John with our cattle. The animals live on pasture their entire lives, unlike the majority of cattle sold in America which are “finished” in confinement feedlots.

Contrary to the Biden Administration’s Amicus Brief on the new Supreme Court Case stating that “voters in pork-producing states must determine what constitutes "cruel" treatment of animals housed in those states — not voters in California” people in Iowa have been left with few choices in battling hog confinement for any reason, even when it is taking place in their own backyards. In Iowa, the state Supreme Court this summer decided that even neighbors don’t have a say when a facility directly impacts them. The court ruled that neighbors cannot sue for damages to water and air quality because of a nearby hog facility. According to the Associated Press:

Justice Thomas Waterman wrote in the Thursday decision that “protecting and promoting livestock production is a legitimate state interest, and granting partial immunity from nuisance suits is a proper means to that end.”
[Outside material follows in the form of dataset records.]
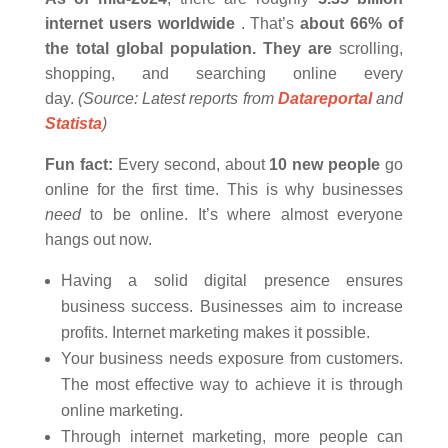
internet users worldwide
. That’s
about 66% of
the total global population. They are
scrolling,
shopping, and searching online every
day.
(Source: Latest reports from
Datareportal
and
Statista
)
Fun fact:
Every second, about
10 new people
go
online for the first time. This is why businesses
need
to be online. It’s where almost everyone
hangs out now.
Having a solid digital presence ensures
business success. Businesses aim to increase
profits. Internet marketing makes it possible.
Your business needs exposure from customers.
The most effective way to achieve it is through
online marketing.
Through internet marketing, more people can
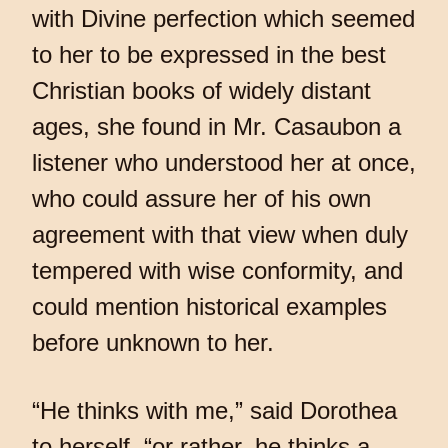
with Divine perfection which seemed
to her to be expressed in the best
Christian books of widely distant
ages, she found in Mr. Casaubon a
listener who understood her at once,
who could assure her of his own
agreement with that view when duly
tempered with wise conformity, and
could mention historical examples
before unknown to her.
“He thinks with me,” said Dorothea
to herself, “or rather, he thinks a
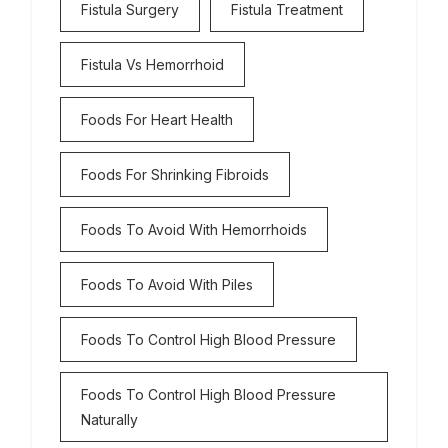
Fistula Surgery
Fistula Treatment
Fistula Vs Hemorrhoid
Foods For Heart Health
Foods For Shrinking Fibroids
Foods To Avoid With Hemorrhoids
Foods To Avoid With Piles
Foods To Control High Blood Pressure
Foods To Control High Blood Pressure
Naturally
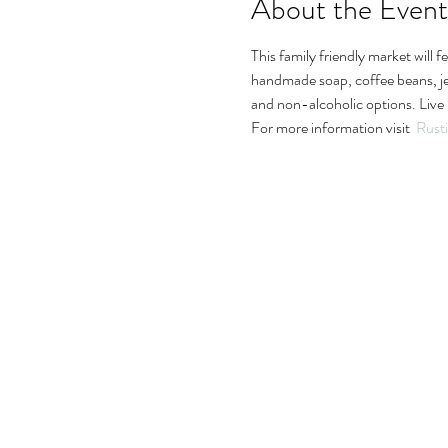
About the Event
This family friendly market will 
handmade soap, coffee beans, jewe
and non-alcoholic options. Live 
For more information visit  
Rust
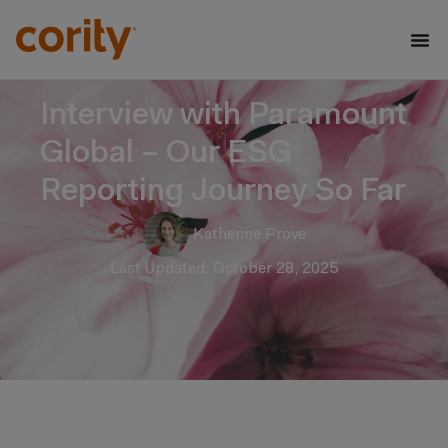
Interview with Paramount
Global – Our ESG
Reporting Journey So Far
Katherine Prove
Last Updated: October 28, 2025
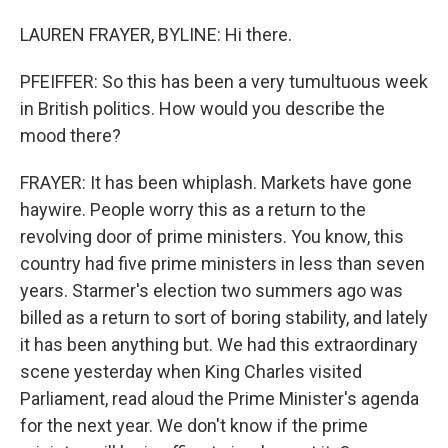
LAUREN FRAYER, BYLINE: Hi there.
PFEIFFER: So this has been a very tumultuous week
in British politics. How would you describe the
mood there?
FRAYER: It has been whiplash. Markets have gone
haywire. People worry this as a return to the
revolving door of prime ministers. You know, this
country had five prime ministers in less than seven
years. Starmer's election two summers ago was
billed as a return to sort of boring stability, and lately
it has been anything but. We had this extraordinary
scene yesterday when King Charles visited
Parliament, read aloud the Prime Minister's agenda
for the next year. We don't know if the prime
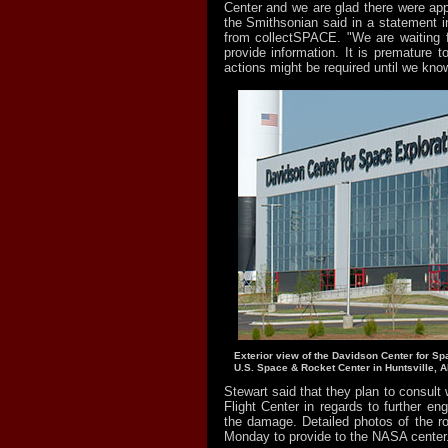
Center and we are glad there were appa
the Smithsonian said in a statement in
from collectSPACE. "We are waiting fo
provide information. It is premature 
actions might be required until we know
Exterior view of the Davidson Center for Sp
U.S. Space & Rocket Center in Huntsville, A
Stewart said that they plan to consult
Flight Center in regards to further eng
the damage. Detailed photos of the r
Monday to provide to the NASA center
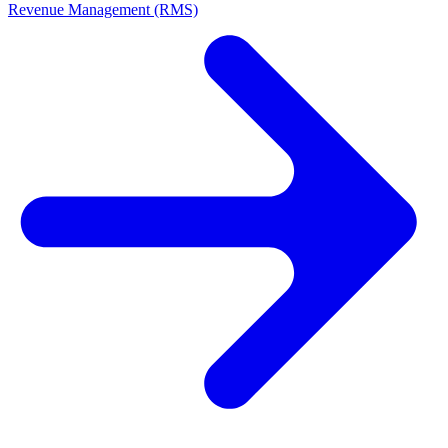
Revenue Management (RMS)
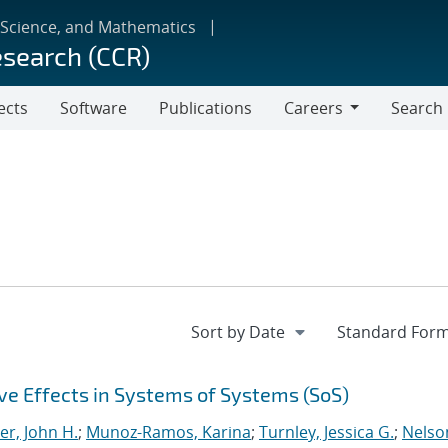
 Science, and Mathematics
esearch (CCR)
ects
Software
Publications
Careers
Search
Careers
e Effects in Systems of Systems (SoS)
er, John H.
;
Munoz-Ramos, Karina
;
Turnley, Jessica G.
;
Nelso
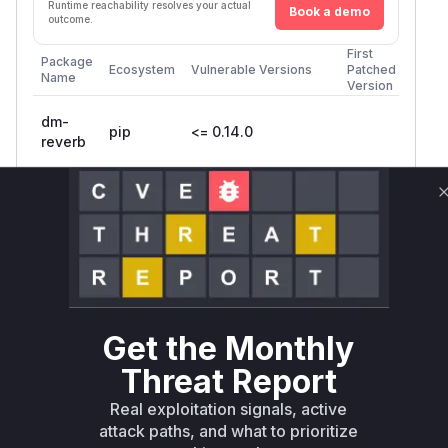
Runtime reachability resolves your actual
Book a demo
outcome.
First
Package
Ecosystem
Vulnerable Versions
Patched
Name
Version
dm-
pip
<= 0.14.0
reverb
dm-
<=
reverb-
pip
0.15.0.dev20240214
nightly
Vulnerability
Miggo AI
Intelligence
Get the Monthly
Root Cause Analysis
The vulnerability stems from improper handling
Threat Report
of
dtype tensors during
VARIANT
Real exploitation signals, active
serialization/deserialization. The patch adds an
attack paths, and what to prioritize
check to explicitly block
IsSupported
VARIA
In other words, the right to make money by raising hogs (however little that is) is more important than maintaining the value of property—or the ability to breathe outside of your own home—in Iowa. Hog facilities with less than 2500 hogs are also mostly unregulated and can go up virtually anywhere, making it even less possible to safeguard the investment of a home and the health of your family.


So who exactly has the right to choose how our food is raised? Should a community be able to regulate its own air and water? And perhaps most importantly, should we be able to decide what we put into our own bodies?


As the dissenting opinion by Justices Brent Appel and Christopher McDonald in the Iowa Supreme Court case pointed out (and the AP reported), at its core, this is not just an issue of money. It is a question of our constitutional rights:

“Are we telling the existing property owners that they are required to ‘take one for the team’….
“In the end, the legal question presented in this case is a simple one: does the constitution mean what it says? Do the men and women of this state have the constitutional right to protect their property? The text of the constitution, precedent, and history say yes. The majority says no,” he wrote.

I will suggest one full-proof way for the public to stop the increase in confinement units across the US—stop eating meat or don't purchase it from the grocery store. If there is one item in your kitchen you should care about where and how it is grown—make it meat. Take the time to find a farmer near you who raises animals the way you and your community want them raised: on pasture, as nature intended.